The anti-inflammatory effects of PGE2 on human lung macrophages are mediated by the EP4 receptor

BACKGROUND AND PURPOSE PGE(2) inhibits cytokine generation from human lung macrophages. However, the EP receptor that mediates this beneficial anti-inflammatory effect of PGE(2) has not been defined. The aim of this study was to identify the EP receptor by which PGE(2) inhibits cytokine generation from human lung macrophages. This was determined by using recently developed EP receptor ligands. EXPERIMENTAL APPROACH The effects of PGE(2) and EP-selective agonists on LPS-induced generation of TNF-alpha and IL-6 from macrophages were evaluated. The effects of EP2-selective (PF-04852946, PF-04418948) and EP4-selective (L-161,982, CJ-042794) receptor antagonists on PGE(2) responses were studied. The expression of EP receptor subtypes by human lung macrophages was determined by RT-PCR. KEY RESULTS PGE(2) inhibited LPS-induced and Streptococcus pneumoniae-induced cytokine generation from human lungmacrophages. Analysis of mRNA levels indicated that macrophages expressed EP2 and EP4 receptors. L-902,688 (EP4 receptor-selective agonist) was considerably more potent than butaprost (EP2 receptor-selective agonist) as an inhibitor of TNF-alpha generation from macrophages.
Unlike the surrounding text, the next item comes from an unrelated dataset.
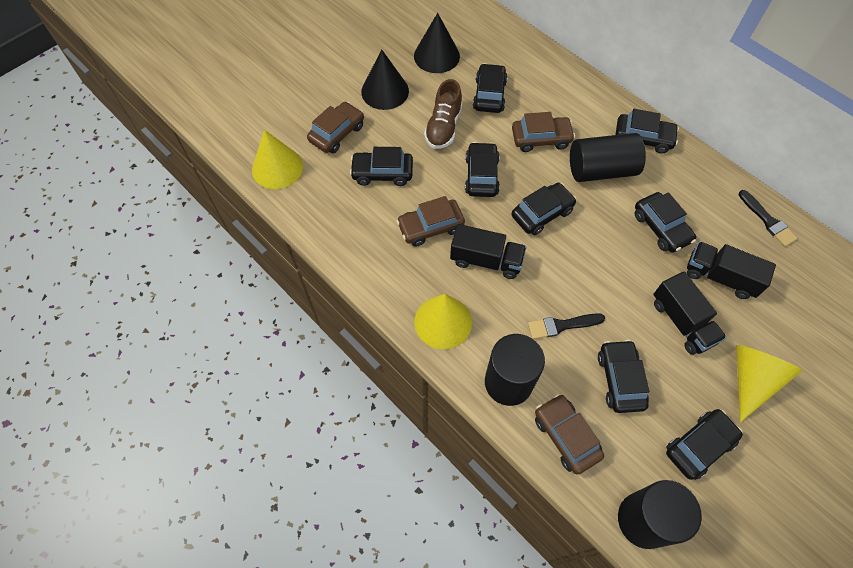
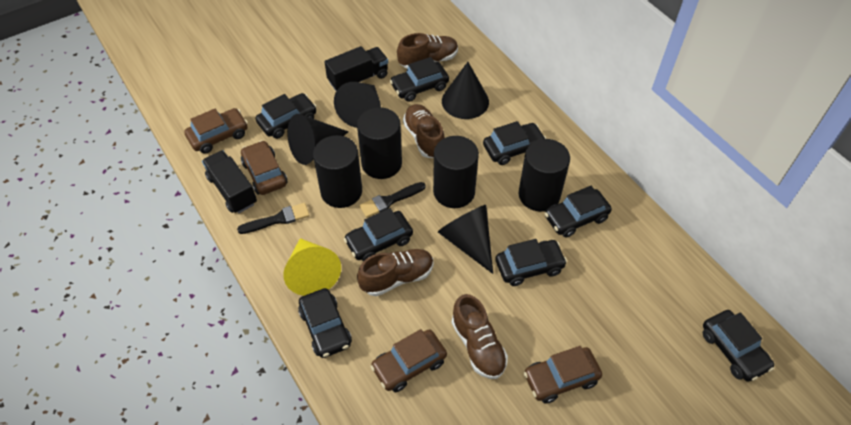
black cone: [361,49,409,110] [414,13,460,73] = 2 -> [287,114,349,165] [334,82,381,128] [438,205,493,274] [442,62,489,119] = 4
black cylinder: [485,334,545,406] [570,133,646,182] [618,480,702,549] = 3 -> [313,135,362,208] [357,107,402,179] [433,136,479,208] [518,139,570,212] = 4
black truck: [450,224,526,279] [653,271,727,355] [687,242,776,299] = 3 -> [202,150,257,213] [325,46,388,91] = 2
brown shoe: [424,79,462,149] = 1 -> [357,249,433,296] [397,33,458,69] [403,104,445,158] [452,294,508,379] = 4
yellow cone: [252,130,303,189] [414,294,472,349] [736,345,803,422] = 3 -> [284,238,341,296] = 1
EP2 receptor-selective antagonists had marginal effects on the PGE(2) inhibition of TNF-alpha generation, whereas EP4 receptorselective antagonists caused rightward shifts in the PGE(2) concentration-response curves. CONCLUSIONS AND IMPLICATIONS These studies demonstrate that the EP4 receptor is the principal receptor that mediates the anti-inflammatory effects of PGE(2) on human lung macrophages. This suggests that EP4 receptor agonists could be effective anti-inflammatory agents in human lung disease.